Once you have read the records below, print them again exactly as they stand.
§
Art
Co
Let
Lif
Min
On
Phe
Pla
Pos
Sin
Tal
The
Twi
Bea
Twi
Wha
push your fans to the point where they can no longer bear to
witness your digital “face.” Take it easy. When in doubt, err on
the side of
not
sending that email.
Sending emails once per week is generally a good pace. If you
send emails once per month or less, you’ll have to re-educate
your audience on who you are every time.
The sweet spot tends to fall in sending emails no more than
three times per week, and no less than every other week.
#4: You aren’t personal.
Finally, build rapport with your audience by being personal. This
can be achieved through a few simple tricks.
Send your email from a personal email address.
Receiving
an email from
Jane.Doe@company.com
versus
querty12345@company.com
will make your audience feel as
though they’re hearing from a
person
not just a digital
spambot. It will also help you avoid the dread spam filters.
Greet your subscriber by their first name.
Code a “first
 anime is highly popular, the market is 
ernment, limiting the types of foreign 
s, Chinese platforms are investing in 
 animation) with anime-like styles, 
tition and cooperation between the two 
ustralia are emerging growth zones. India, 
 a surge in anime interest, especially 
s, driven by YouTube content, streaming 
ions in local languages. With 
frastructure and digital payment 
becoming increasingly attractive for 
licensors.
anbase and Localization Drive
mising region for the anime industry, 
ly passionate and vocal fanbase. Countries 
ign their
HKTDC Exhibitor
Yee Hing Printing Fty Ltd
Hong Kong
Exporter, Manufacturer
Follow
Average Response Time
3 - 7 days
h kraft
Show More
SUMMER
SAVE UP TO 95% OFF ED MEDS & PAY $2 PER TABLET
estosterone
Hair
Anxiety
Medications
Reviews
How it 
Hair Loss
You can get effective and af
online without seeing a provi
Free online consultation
§
Reply:
Art
Co
Let
Lif
Min
On
Phe
Pla
Pos
Sin
Tal
The
Twi
Bea
Twi
Wha
push your fans to the point where they can no longer bear to
witness your digital “face.” Take it easy. When in doubt, err on
the side of
not
sending that email.
Sending emails once per week is generally a good pace. If you
send emails once per month or less, you’ll have to re-educate
your audience on who you are every time.
The sweet spot tends to fall in sending emails no more than
three times per week, and no less than every other week.
#4: You aren’t personal.
Finally, build rapport with your audience by being personal. This
can be achieved through a few simple tricks.
Send your email from a personal email address.
Receiving
an email from
Jane.Doe@company.com
versus
querty12345@company.com
will make your audience feel as
though they’re hearing from a
person
not just a digital
spambot. It will also help you avoid the dread spam filters.
Greet your subscriber by their first name.
Code a “first
 anime is highly popular, the market is 
ernment, limiting the types of foreign 
s, Chinese platforms are investing in 
 animation) with anime-like styles, 
tition and cooperation between the two 
ustralia are emerging growth zones. India, 
 a surge in anime interest, especially 
s, driven by YouTube content, streaming 
ions in local languages. With 
frastructure and digital payment 
becoming increasingly attractive for 
licensors.
anbase and Localization Drive
mising region for the anime industry, 
ly passionate and vocal fanbase. Countries 
ign their
HKTDC Exhibitor
Yee Hing Printing Fty Ltd
Hong Kong
Exporter, Manufacturer
Follow
Average Response Time
3 - 7 days
h kraft
Show More
SUMMER
SAVE UP TO 95% OFF ED MEDS & PAY $2 PER TABLET
estosterone
Hair
Anxiety
Medications
Reviews
How it 
Hair Loss
You can get effective and af
online without seeing a provi
Free online consultation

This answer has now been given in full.